Each line of the records must appear in your answer exactly, with no pictures.
■ ■ ■
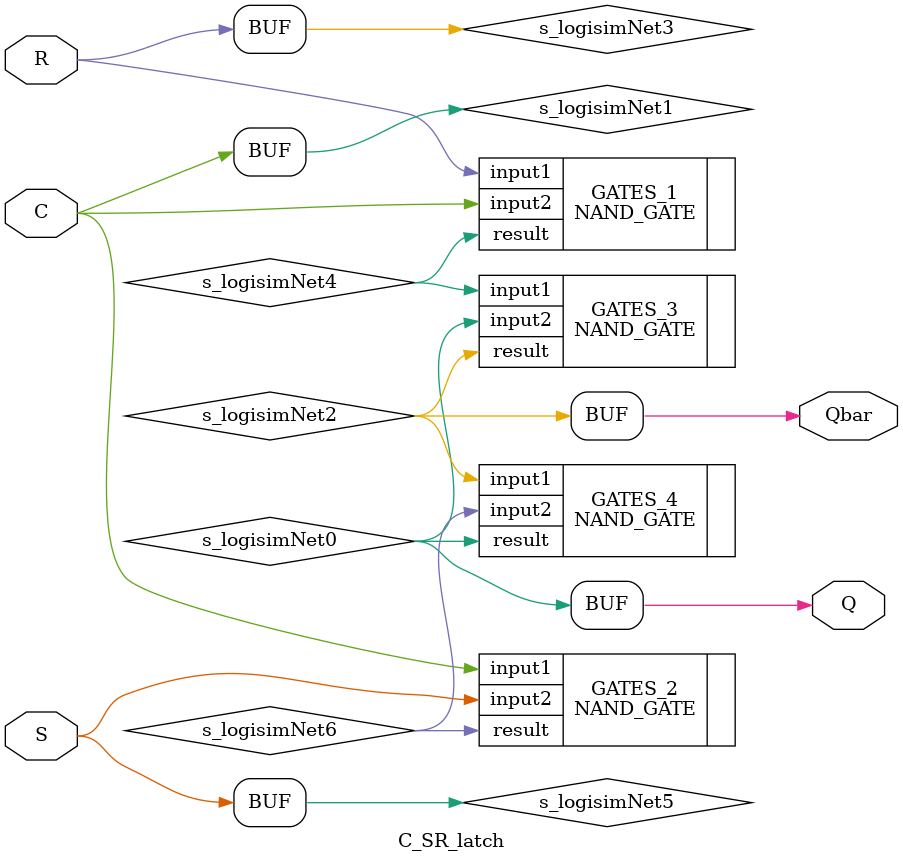
<source format=v>
/******************************************************************************
 ** Logisim-evolution goes FPGA automatic generated Verilog code             **
 ** https://github.com/logisim-evolution/                                    **
 **                                                                          **
 ** Component : C_SR_latch                                                   **
 **                                                                          **
 *****************************************************************************/

module C_SR_latch( C,
                   Q,
                   Qbar,
                   R,
                   S );

   /*******************************************************************************
   ** The inputs are defined here                                                **
   *******************************************************************************/
   input C;
   input R;
   input S;

   /*******************************************************************************
   ** The outputs are defined here                                               **
   *******************************************************************************/
   output Q;
   output Qbar;

   /*******************************************************************************
   ** The wires are defined here                                                 **
   *******************************************************************************/
   wire s_logisimNet0;
   wire s_logisimNet1;
   wire s_logisimNet2;
   wire s_logisimNet3;
   wire s_logisimNet4;
   wire s_logisimNet5;
   wire s_logisimNet6;

   /*******************************************************************************
   ** The module functionality is described here                                 **
   *******************************************************************************/

   /*******************************************************************************
   ** Here all input connections are defined                                     **
   *******************************************************************************/
   assign s_logisimNet1 = C;
   assign s_logisimNet3 = R;
   assign s_logisimNet5 = S;

   /*******************************************************************************
   ** Here all output connections are defined                                    **
   *******************************************************************************/
   assign Q    = s_logisimNet0;
   assign Qbar = s_logisimNet2;

   /*******************************************************************************
   ** Here all normal components are defined                                     **
   *******************************************************************************/
   NAND_GATE #(.BubblesMask(2'b00))
      GATES_1 (.input1(s_logisimNet3),
               .input2(s_logisimNet1),
               .result(s_logisimNet4));

   NAND_GATE #(.BubblesMask(2'b00))
      GATES_2 (.input1(s_logisimNet1),
               .input2(s_logisimNet5),
               .result(s_logisimNet6));

   NAND_GATE #(.BubblesMask(2'b00))
      GATES_3 (.input1(s_logisimNet4),
               .input2(s_logisimNet0),
               .result(s_logisimNet2));

   NAND_GATE #(.BubblesMask(2'b00))
      GATES_4 (.input1(s_logisimNet2),
               .input2(s_logisimNet6),
               .result(s_logisimNet0));


endmodule

</source>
■ ■ ■
▶ **The completed task**
<source format=v>
/******************************************************************************
 ** Logisim-evolution goes FPGA automatic generated Verilog code             **
 ** https://github.com/logisim-evolution/                                    **
 **                                                                          **
 ** Component : C_SR_latch                                                   **
 **                                                                          **
 *****************************************************************************/

module C_SR_latch( C,
                   Q,
                   Qbar,
                   R,
                   S );

   /*******************************************************************************
   ** The inputs are defined here                                                **
   *******************************************************************************/
   input C;
   input R;
   input S;

   /*******************************************************************************
   ** The outputs are defined here                                               **
   *******************************************************************************/
   output Q;
   output Qbar;

   /*******************************************************************************
   ** The wires are defined here                                                 **
   *******************************************************************************/
   wire s_logisimNet0;
   wire s_logisimNet1;
   wire s_logisimNet2;
   wire s_logisimNet3;
   wire s_logisimNet4;
   wire s_logisimNet5;
   wire s_logisimNet6;

   /*******************************************************************************
   ** The module functionality is described here                                 **
   *******************************************************************************/

   /*******************************************************************************
   ** Here all input connections are defined                                     **
   *******************************************************************************/
   assign s_logisimNet1 = C;
   assign s_logisimNet3 = R;
   assign s_logisimNet5 = S;

   /*******************************************************************************
   ** Here all output connections are defined                                    **
   *******************************************************************************/
   assign Q    = s_logisimNet0;
   assign Qbar = s_logisimNet2;

   /*******************************************************************************
   ** Here all normal components are defined                                     **
   *******************************************************************************/
   NAND_GATE #(.BubblesMask(2'b00))
      GATES_1 (.input1(s_logisimNet3),
               .input2(s_logisimNet1),
               .result(s_logisimNet4));

   NAND_GATE #(.BubblesMask(2'b00))
      GATES_2 (.input1(s_logisimNet1),
               .input2(s_logisimNet5),
               .result(s_logisimNet6));

   NAND_GATE #(.BubblesMask(2'b00))
      GATES_3 (.input1(s_logisimNet4),
               .input2(s_logisimNet0),
               .result(s_logisimNet2));

   NAND_GATE #(.BubblesMask(2'b00))
      GATES_4 (.input1(s_logisimNet2),
               .input2(s_logisimNet6),
               .result(s_logisimNet0));


endmodule

</source>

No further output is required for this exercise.